Augusto Aras diz que restrição aos dados por meio de carta rogatória e MLAT seria atraso para o Brasil no combate aos crimes cibernéticos
Foto: Divulgação/STF
Os procedimentos de carta rogatória e Acordo de Assistência Jurídica Mútua (MLAT, na sigla em inglês) não são as vias exclusivas para a obtenção, pelo Poder Judiciário brasileiro, de dados telemáticos que estejam sob o controle de empresas estrangeiras provedoras de internet com subsidiárias ou filiais no território nacional, ou que estejam armazenados em “data centers” em outros países. O entendimento do procurador-geral da República, Augusto Aras, foi manifestado em sustentação oral na sessão desta quarta-feira (28) do Supremo Tribunal Federal (STF), no julgamento da Ação Declaratória de Constitucionalidade (ADC) 51, ajuizada pela Federação das Associações das Empresas Brasileiras de Tecnologia da Informação (Assespro Nacional).
A ação pede a declaração de constitucionalidade do Acordo de Assistência Judiciária em matéria penal entre os governos brasileiro e dos Estados Unidos, mais conhecido como MLAT (Mutual Legal Assistance Treaty), bem como de dispositivos do Código de Processo Penal e do Código de Processo Civil que regulamentam as cartas rogatórias. Para a Federação, os dados privados armazenados por empresas que estão fora do território nacional somente poderiam ser entregues às autoridades brasileiras por meio do procedimento previsto no MLAT (acordo de cooperação) ou por via de carta rogatória.

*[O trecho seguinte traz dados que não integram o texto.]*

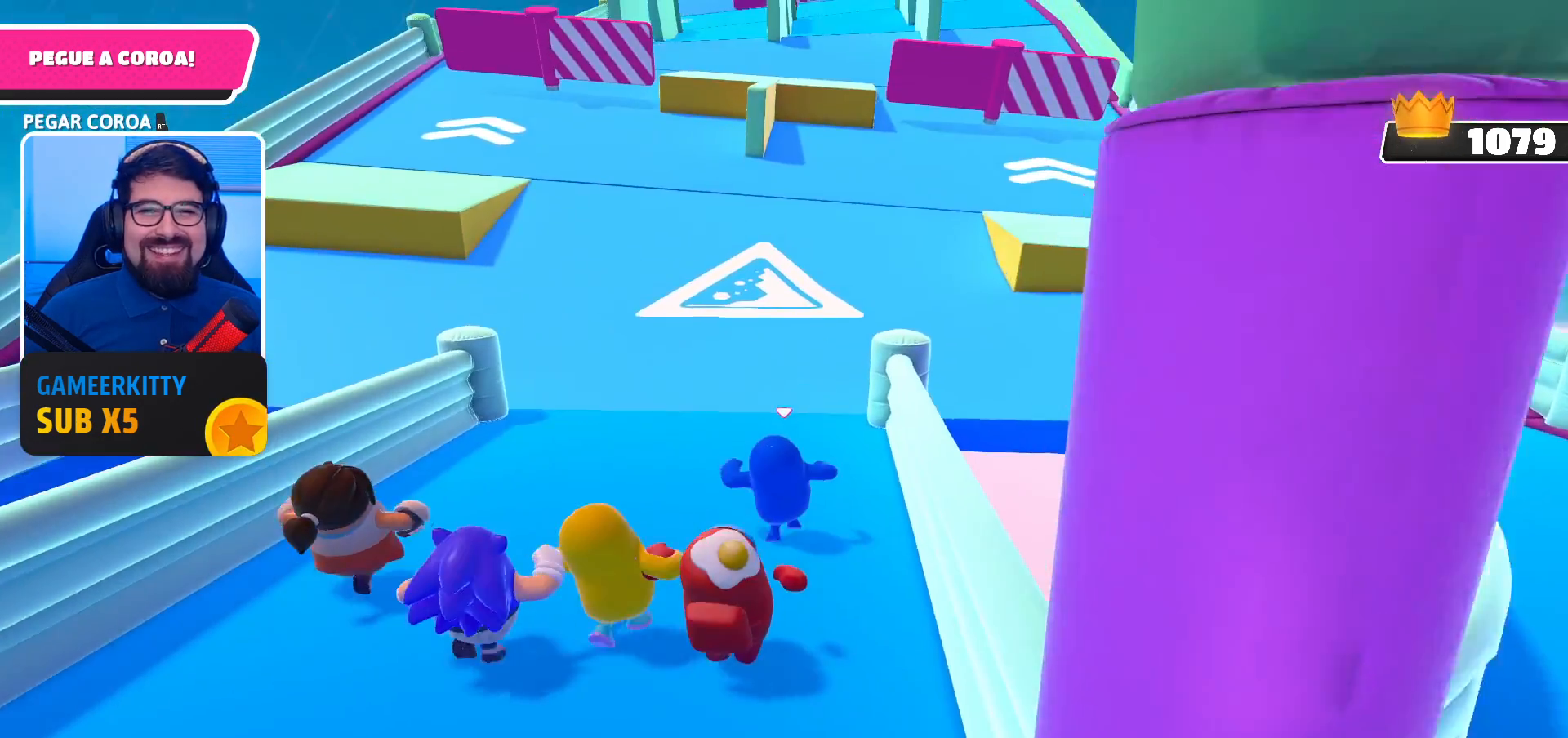
{"buttons": [], "left_stick": "up", "right_stick": "center", "events": []}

Para o procurador-geral, no entanto, acolher a pretensão pleiteada na ADC 51 “lançaria inevitavelmente o Brasil no rol do atraso e da ineficiência”, principalmente, em se tratando de persecução criminal. Segundo Aras, restringir o acesso do Poder Judiciário aos dados de empresas estrangeiras sujeita o sistema nacional de Justiça “a um frustrado combate à criminalidade cibernética”.
Aras assinalou que decisões judiciais que determinam a requisição de dados de comunicação privada sob controle desses provedores por vias diversas do MLAT ou da carta rogatória não implicam a declaração de inconstitucionalidade desses dispositivos normativos. De acordo com ele, apenas nos casos em que a empresa estrangeira não tenha filial ou sucursal no Brasil, há a necessidade do MLAT ou da carta rogatória.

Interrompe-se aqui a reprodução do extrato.